Determine the number of lines in the data that include the word "status", and write only that number.

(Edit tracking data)
+--
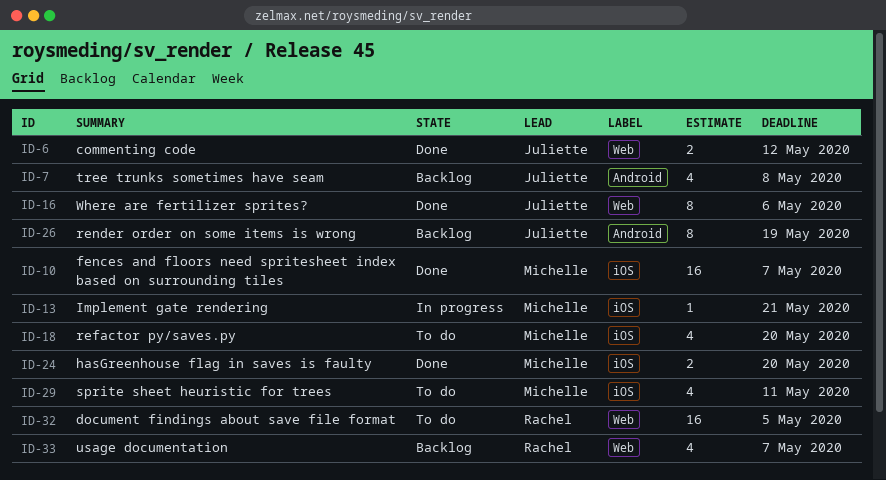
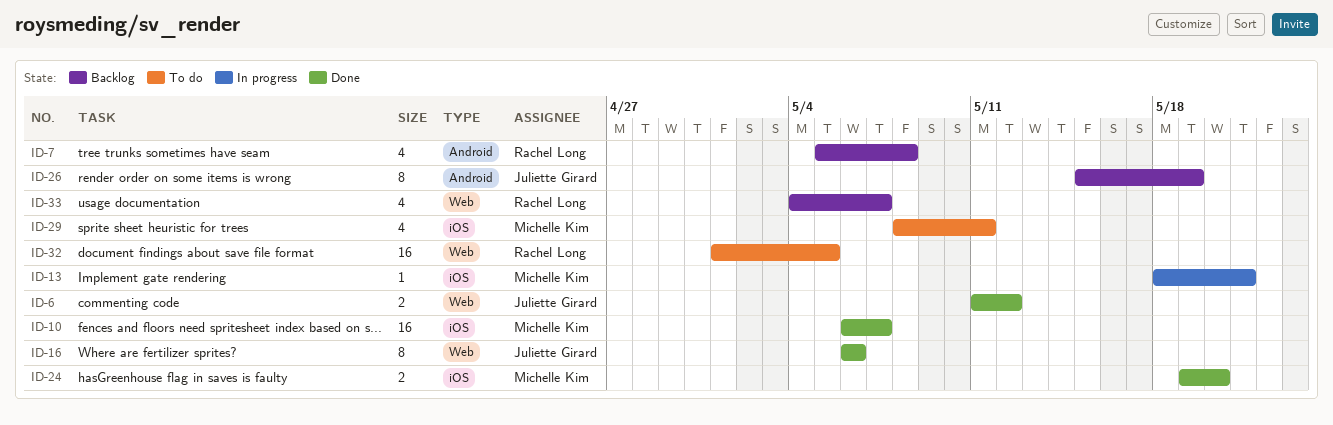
ID-7, owner: Juliette Girard -> Rachel Long
ID-18: present -> none

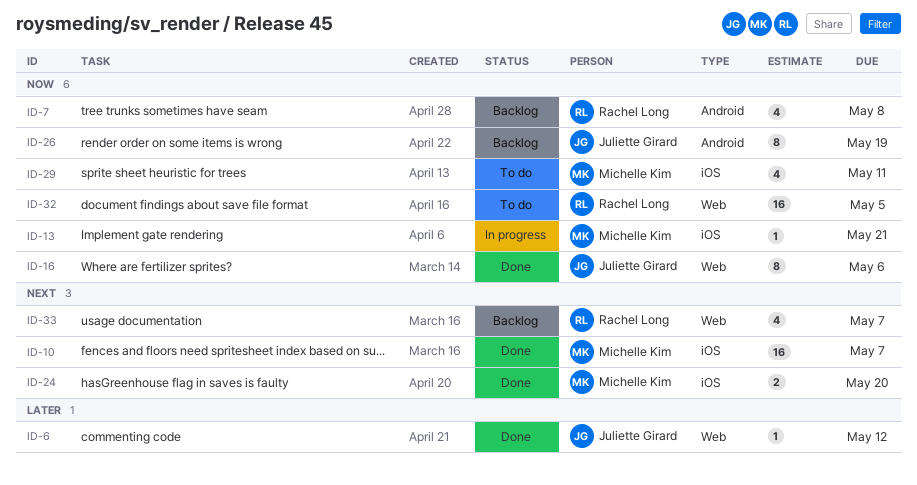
ID-6, estimate: 2 -> 1

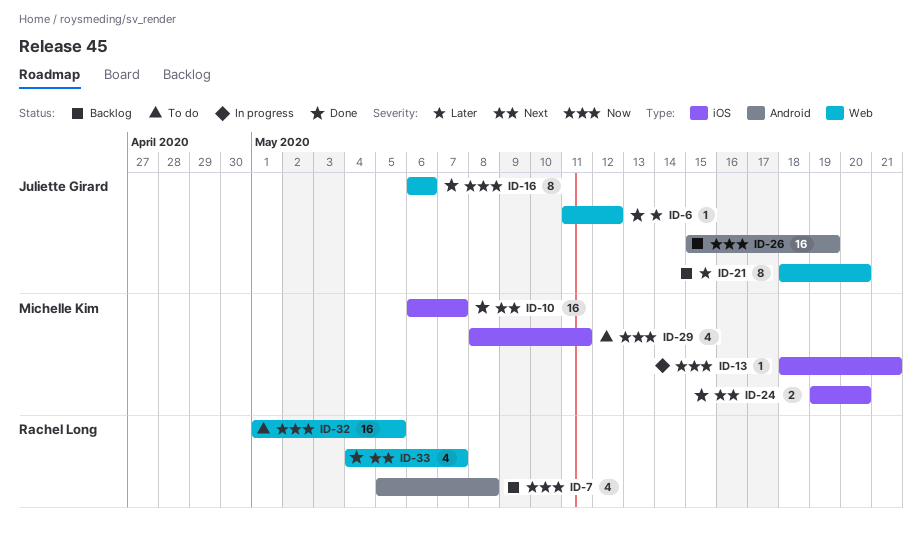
ID-21: none -> present
ID-26, estimate: 8 -> 16
ID-33, status: Backlog -> Done

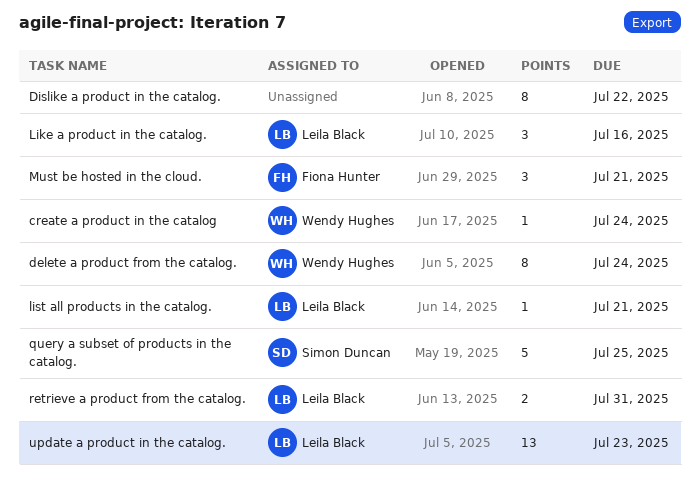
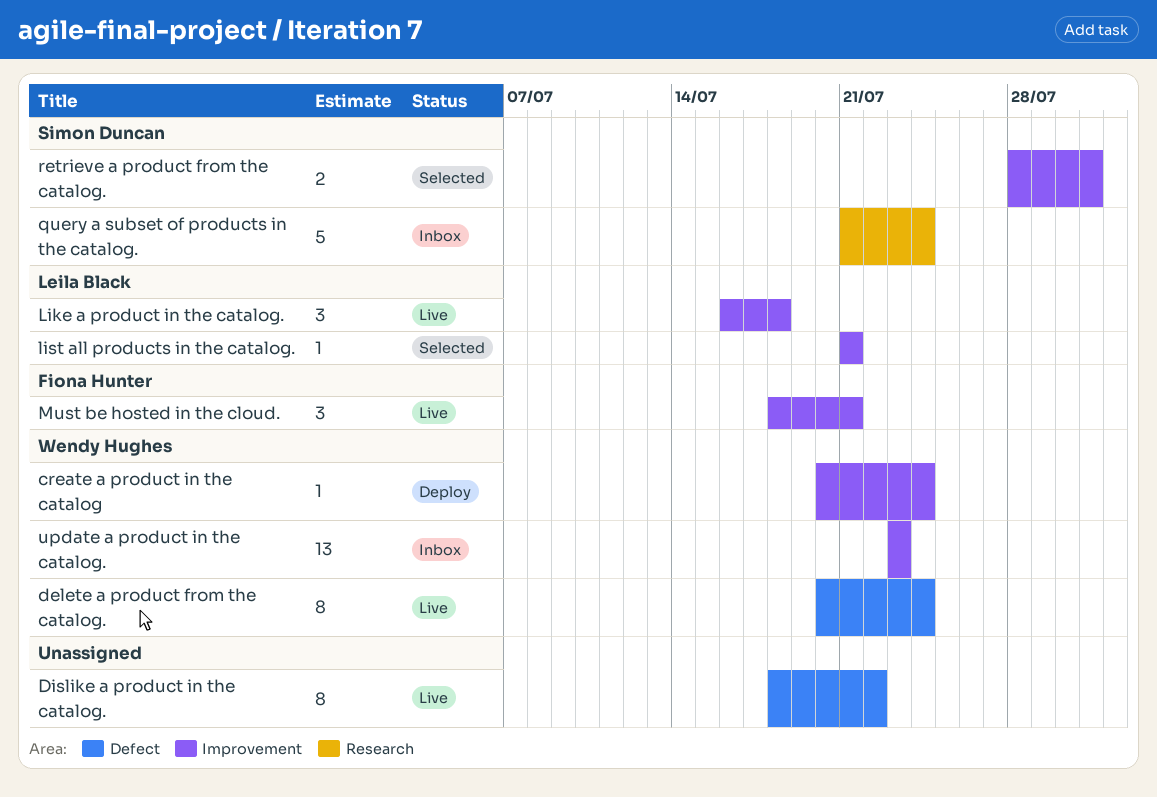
Like a product in the catalog., due: Jul 16 -> Jul 18
query a subset of products in the catalog., due: Jul 25 -> Jul 24
retrieve a product from the catalog., owner: Leila Black -> Simon Duncan
update a product in the catalog., owner: Leila Black -> Wendy Hughes

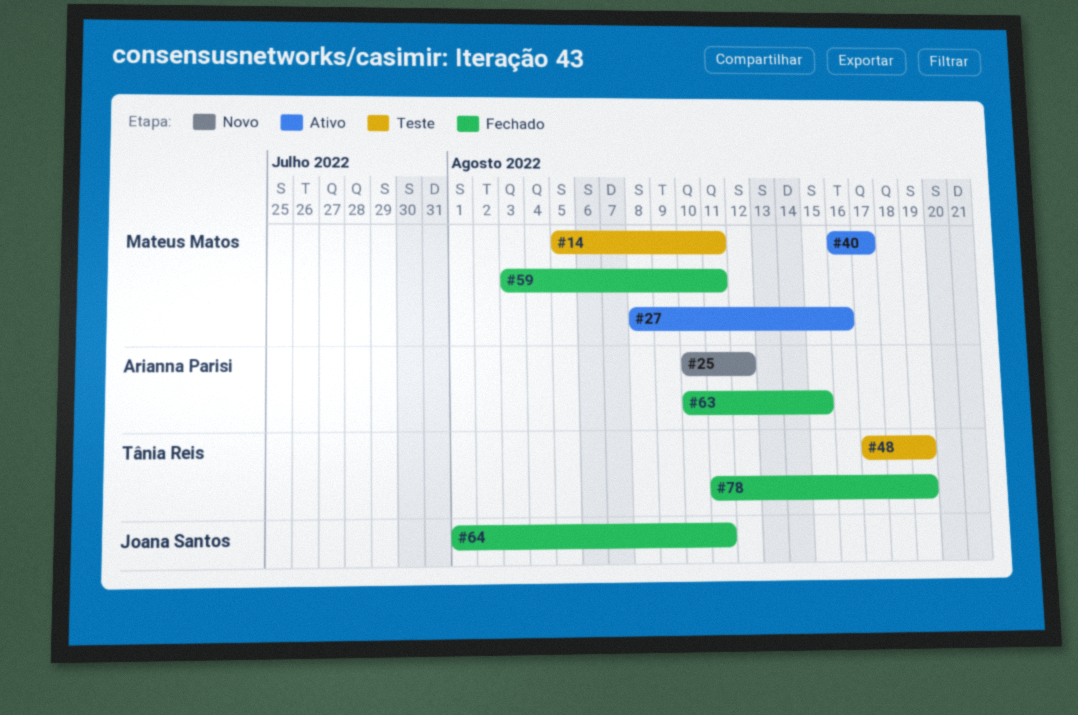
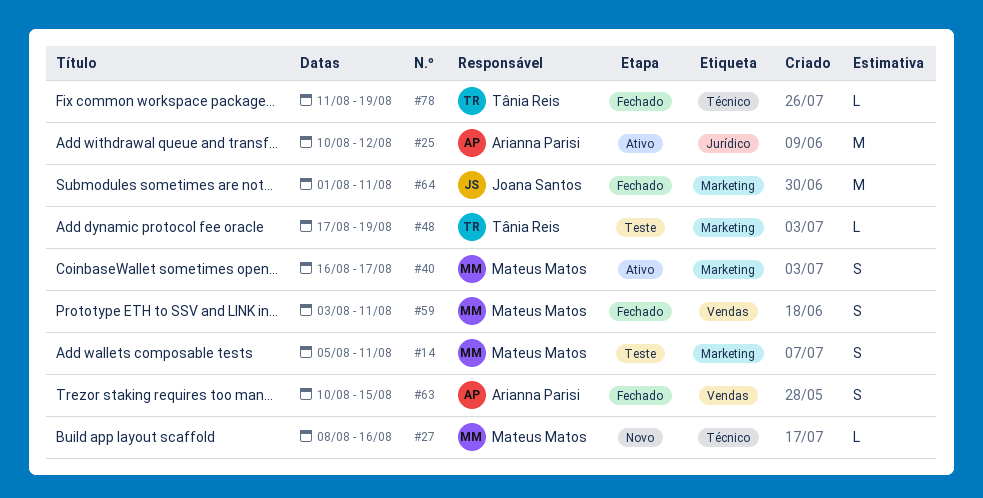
#25, status: Novo -> Ativo
#27, status: Ativo -> Novo

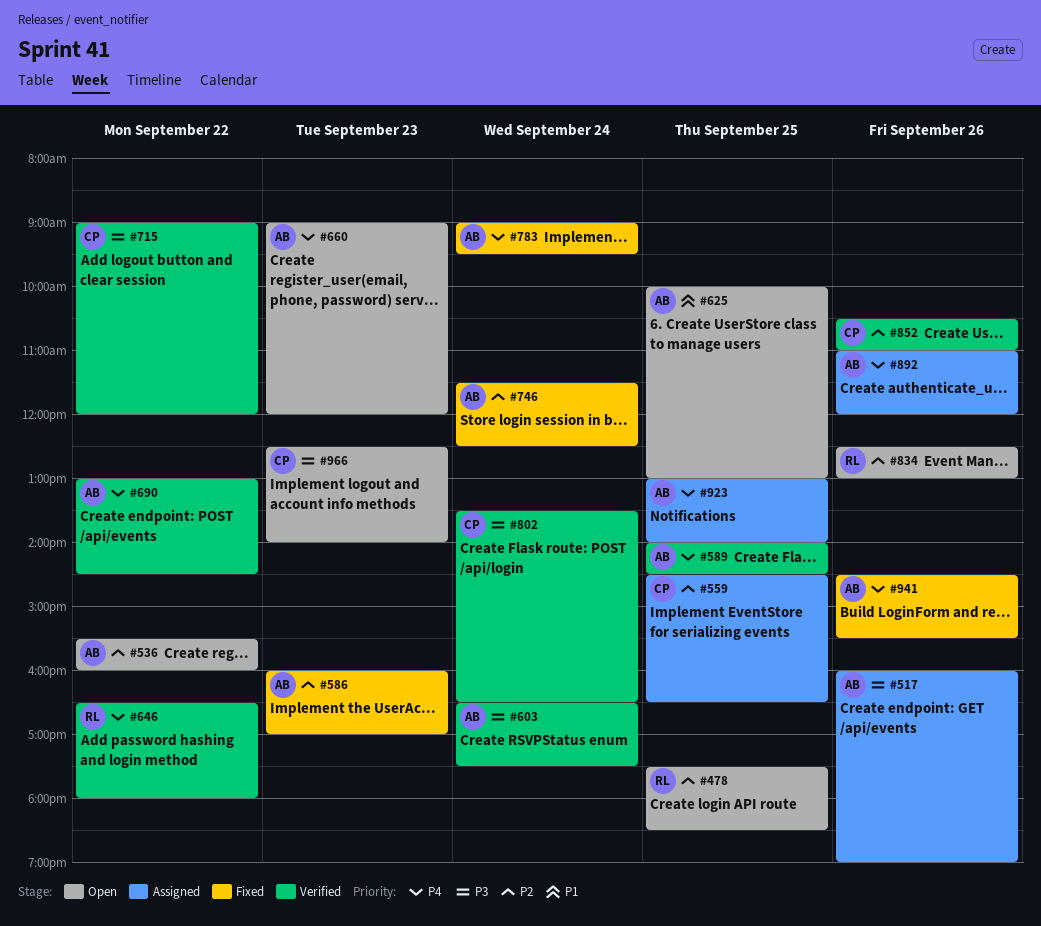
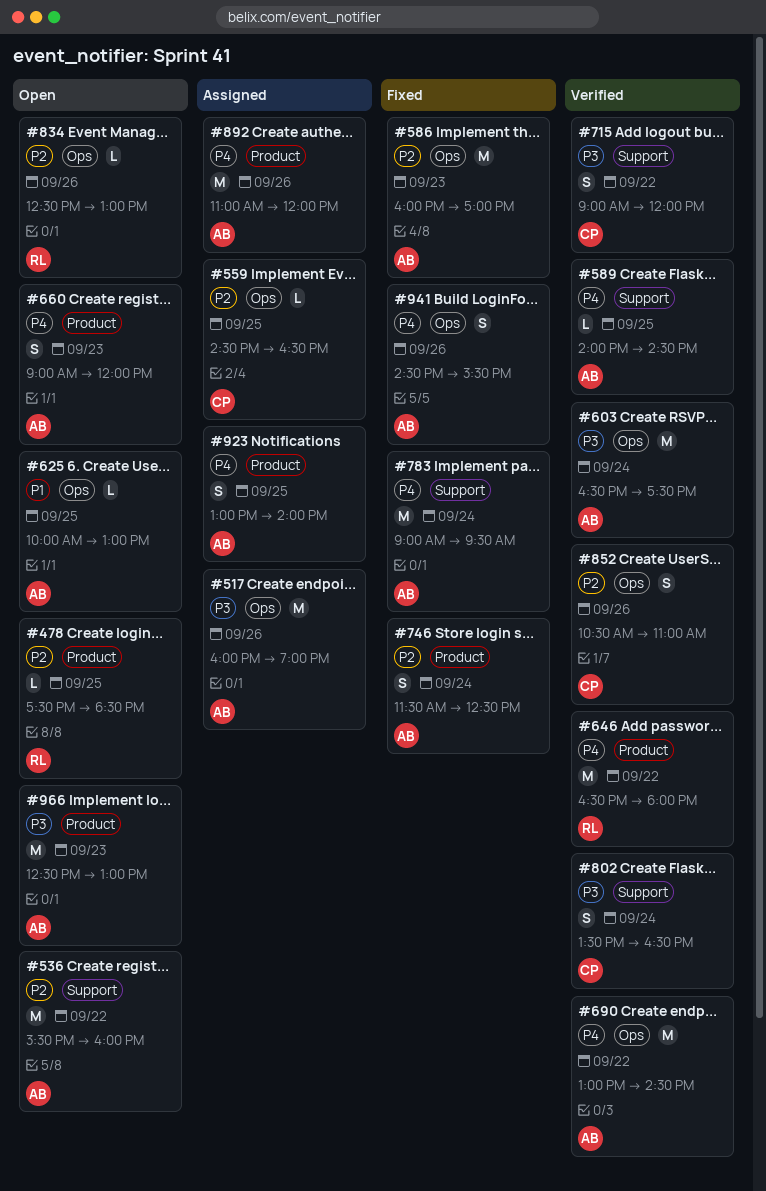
#966, owner: CP -> AB
#966, ends: 14:00 -> 13:00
+--
**Written answer:** 3